Reflections on a Parallel Universe

Don’t you look forward to those times when you walk into a classroom and the place is alive with learning?

It might be kids lying on the floor with their laptops, some connected up to control devices, others remotely running robotics, while over in the corner there is a a cluster of students staring at screens as they are concentrating on a program they are coding for a game.

Everywhere you look there is intensity, passion and engagement at a level you wish you could see all the time, in every class. But just how real is that?

Well no, this is not a Maker class I’m describing, but rather what I saw when I walked into Adam Smith’s Grade 5 classroom in Melbourne in May 1990. Yes, 1990. And those kids, well they were 9 and 10 year old girls who were doing amazing things with a piece of technology that today is a museum piece. Their Toshiba T1000SE laptops had 7” mono screens, no hard drive, a magnificent 1MB of RAM and a one hour battery life, if they were lucky. And did I mention this was ‘BI’? (Before Internet.)

Yet what they were doing is unfortunately still not commonplace in enough schools today, some 25 years later.  That 1990 classroom was engaged in the sorts of activities that many schools today still strive to replicate. So why? How can it be that a quarter of a century later, after untold multiples of Gordon Moore’s Law we are still seeing so much pedagogical timidity when that early technology seemed to promise us and our students, so much?

Of course we could answer with the ‘pedagogy before technology’ cliché, but that is only part of the solution. Certainly while our awareness of the rate of change in our lives has created an imperative that was not there before, above all I think in large part it’s because we seem to have been operating in a sort of parallel universe.

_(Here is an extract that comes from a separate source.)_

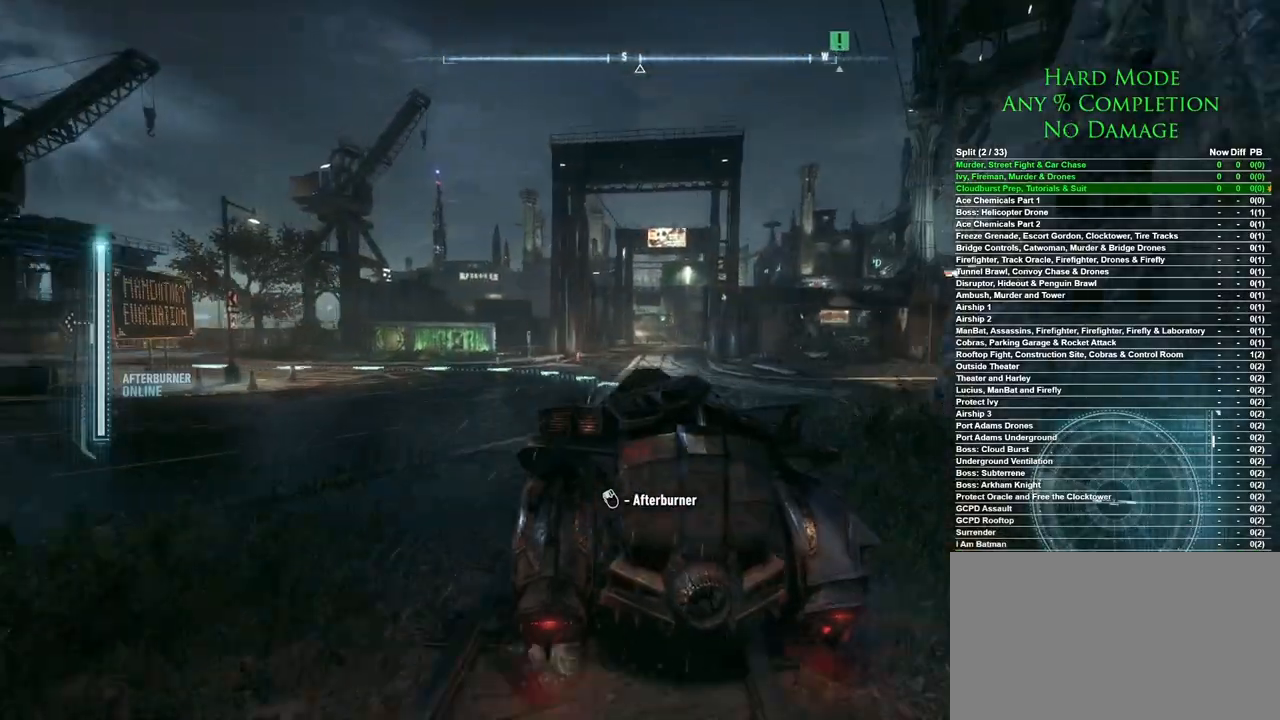
{"keys": ["a", "w"], "mouse": [], "events": [[117, "a", "up"], [267, "a", "down"]]}
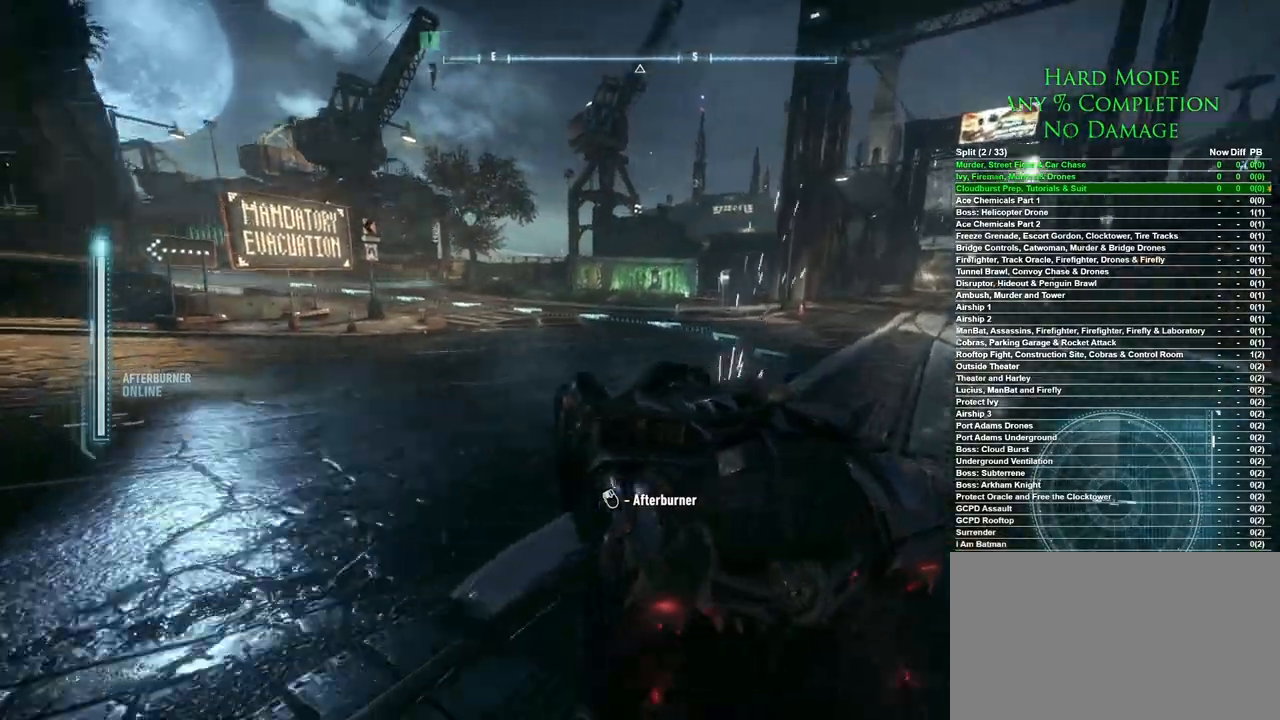
{"keys": ["d", "w"], "mouse": [], "events": [[83, "a", "up"], [283, "d", "down"]]}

School has been motoring along on its own, as it has for decades, with a focus on student achievement, attendance and behaviour, while at the same time there has been a very different world context operating in parallel, rather than intersecting with that world of schooling.

It’s not that we haven’t been aware of the technology, because as each decade as passed we have become more and more digital in the way we live and work, but at the same time there has been a sort of illusion that the technology would just fit into what we did in school, we would accommodate it, then it would let us continue on our merry way.

An illusion it certainly has been because as much as there have been enormous improvements in what the technology is now capable of, and most importantly what it now makes possible, that hasn’t for the most part, impacted significantly in the way our schools operate.

When I think about the art of the possible, I am always drawn back to Adam’s class. I think of just how much a gifted teacher was able to do with what were really quite primitive technologies, and yet it also tells me that we have so much more to do.

It’s not about faster bits, or fancier 3D printers, or even mountains of bandwidth, but at the core it comes down to calling on the pedagogical imagination and wisdom of teachers like Adam. Sure we’ll never truly understand the possibilities if we don’t empower our modern learners….but just as importantly we have to empower our teachers; for how many hundreds of millions of corporate dollars do we have to see wasted on Amplify’s and In Bloom’s and every other hero solution, before we focus on the people who have the experience, expertise and creativity to make the illusion a reality.

I feel confident that this year we will finally start to see reality break through. To do that we also need leadership to step up and be better informed about the investments around technology they are making, while concurrently lifting their expectations about exactly what those investments could and should make possible for their young modern learners.

So to continue the commentary this year from time to time we will feature discussions around the sorts of technology topics that we hope will help educators and leaders be better informed. We are all very busy people and the four letter word ‘time’ is always top of mind. Hopefully you’ll find that our dialogue around these topics will enable you to create a culture of innovation, iteration and improvement in the ways both your students and their teachers leverage the amazing technologies that are available today.